The use of nanostructured materials in the development of electrochemical biosensing platforms offers the opportunity of a wide range of modifications with different bioreceptors and thus specific detection of a myriad of target biomolecules. All parameters involved in the nanobioconjugates development need to be systematically optimized and standardized before being incorporated in electrochemical biosensing platforms for the detection of the target molecules with high sensitivity and specificity. In this context, nanobioconjugates stability must be well established to ensure nanobioconjugates performance and reproducibility of biosensors. Parameters influencing the long term stability of nanobioconjugates such as nanomaterial geometric shape [46], ionic strength [47], pH [48], and temperature [49] need to be optimized. The need to strictly control the number of affinity biomolecules in a nanobioconjugate to avoid unwished phenomena is still a challenge. An excessive number of biomolecules linked onto nanostructured surfaces may hinder their biochemical activity, which alters their targeting ability by cross-linking with other molecules . Conversely, multivalent interactions and associated cooperative binding become insignificant whether nanostructures have a lower number of biomolecules attached to them .

Yet, nanobioconjugates have tremendous potential for the development of biosensing platforms and devices of superior performance, with an excellent capacity for enhancing the signal amplification processes of biorecognition events. They have many advantages as compared with conventional assays. Although conventional assays are ordinarily used, many of them are time-consuming and require robust instrumentation, which hinders timely and accurate target detection and quantification [50]. Advantages of nanobioconjugate-based assays include their relatively lower cost and faster analysis time, and the fact that they do not require expensive equipment and there is no need for well-trained personal. The aforementioned features make such nanoplatforms hold the potential to be implemented for analysis in place, even in remote settings.

Two-dimensional nanomaterials are emerging nanomaterials of enhanced physical, chemical and optical properties as compared to their bulk counterparts [51], which make them promising for the development of nanobioconjugates. For instance, their high surface area allows for hosting thousands of biomolecules in a proper nano-environment that promotes the stability and activity of biomolecules [51][52]. Implementation of 2D nanomaterials in nanobioconjugate assemblies opens opportunities towards keep increasing sensitivity and stability and decreasing the LOD of bioassays where they are assembled.
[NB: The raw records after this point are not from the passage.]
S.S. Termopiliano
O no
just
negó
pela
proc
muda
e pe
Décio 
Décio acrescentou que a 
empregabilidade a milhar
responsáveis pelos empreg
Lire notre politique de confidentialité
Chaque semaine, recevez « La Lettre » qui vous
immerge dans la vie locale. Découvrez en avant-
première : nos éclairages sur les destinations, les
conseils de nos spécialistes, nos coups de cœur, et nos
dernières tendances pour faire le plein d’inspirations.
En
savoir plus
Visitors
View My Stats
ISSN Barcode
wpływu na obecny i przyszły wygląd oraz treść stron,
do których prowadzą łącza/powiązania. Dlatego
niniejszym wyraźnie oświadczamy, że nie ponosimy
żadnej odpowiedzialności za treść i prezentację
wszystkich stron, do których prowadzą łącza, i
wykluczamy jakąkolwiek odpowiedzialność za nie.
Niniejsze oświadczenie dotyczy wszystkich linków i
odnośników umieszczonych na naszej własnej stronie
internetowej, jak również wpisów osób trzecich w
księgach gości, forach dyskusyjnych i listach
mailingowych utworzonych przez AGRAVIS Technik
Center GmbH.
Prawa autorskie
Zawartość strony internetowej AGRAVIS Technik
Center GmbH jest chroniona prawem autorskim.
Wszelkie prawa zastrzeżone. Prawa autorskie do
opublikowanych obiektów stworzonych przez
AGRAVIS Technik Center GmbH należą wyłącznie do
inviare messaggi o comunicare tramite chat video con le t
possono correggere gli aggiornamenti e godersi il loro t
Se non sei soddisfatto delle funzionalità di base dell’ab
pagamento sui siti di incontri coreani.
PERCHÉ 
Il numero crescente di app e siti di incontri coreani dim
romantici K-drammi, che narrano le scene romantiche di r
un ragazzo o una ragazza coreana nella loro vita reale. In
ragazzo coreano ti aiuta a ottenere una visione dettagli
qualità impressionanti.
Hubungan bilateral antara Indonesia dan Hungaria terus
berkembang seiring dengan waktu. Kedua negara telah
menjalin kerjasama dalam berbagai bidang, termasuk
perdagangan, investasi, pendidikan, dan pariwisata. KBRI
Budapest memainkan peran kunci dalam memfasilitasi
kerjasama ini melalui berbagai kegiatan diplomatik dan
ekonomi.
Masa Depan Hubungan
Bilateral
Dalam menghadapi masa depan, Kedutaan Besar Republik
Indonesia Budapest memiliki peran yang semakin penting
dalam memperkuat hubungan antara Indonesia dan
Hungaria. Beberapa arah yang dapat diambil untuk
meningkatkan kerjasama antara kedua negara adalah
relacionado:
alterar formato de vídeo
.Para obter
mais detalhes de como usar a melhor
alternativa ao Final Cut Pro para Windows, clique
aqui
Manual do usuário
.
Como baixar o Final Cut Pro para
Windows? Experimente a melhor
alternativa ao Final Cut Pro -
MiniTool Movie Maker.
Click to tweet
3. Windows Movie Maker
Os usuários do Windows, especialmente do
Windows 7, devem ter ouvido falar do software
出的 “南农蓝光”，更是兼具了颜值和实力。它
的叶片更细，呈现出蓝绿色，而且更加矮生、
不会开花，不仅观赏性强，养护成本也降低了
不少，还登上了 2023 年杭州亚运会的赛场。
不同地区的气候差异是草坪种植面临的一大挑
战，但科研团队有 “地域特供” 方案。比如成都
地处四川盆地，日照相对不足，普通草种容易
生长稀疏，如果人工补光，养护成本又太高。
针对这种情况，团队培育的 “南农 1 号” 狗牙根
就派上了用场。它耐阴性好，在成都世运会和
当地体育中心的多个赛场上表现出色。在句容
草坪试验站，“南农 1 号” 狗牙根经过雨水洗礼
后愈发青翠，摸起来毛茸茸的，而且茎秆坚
Overall, nanobioconjugates offer the possibility to detect different target biomolecules with high specificity and sensitivity in less time and in a straighter forward way as compared with standard assay methods. Such unique features, along with versatility, accurate quantification, and amenability for multiplexing and miniaturization, are paving the way towards the development of new enhanced nanobioconjugate-based device alternatives. Progress remains to be made for positioning this technology in the market. It requires joined efforts from cross-disciplinary fields that involve nanochemistry and nanobiotechnology. However, it is clear that nanobioconjugates are at the forefront of research in many fields, not only as reporters in signal amplification in biosensors, but as nanocarrires for targeted drug delivery and contrast agents in biomedical imaging among many others, always searching for novel and new opportunities depending on the final application.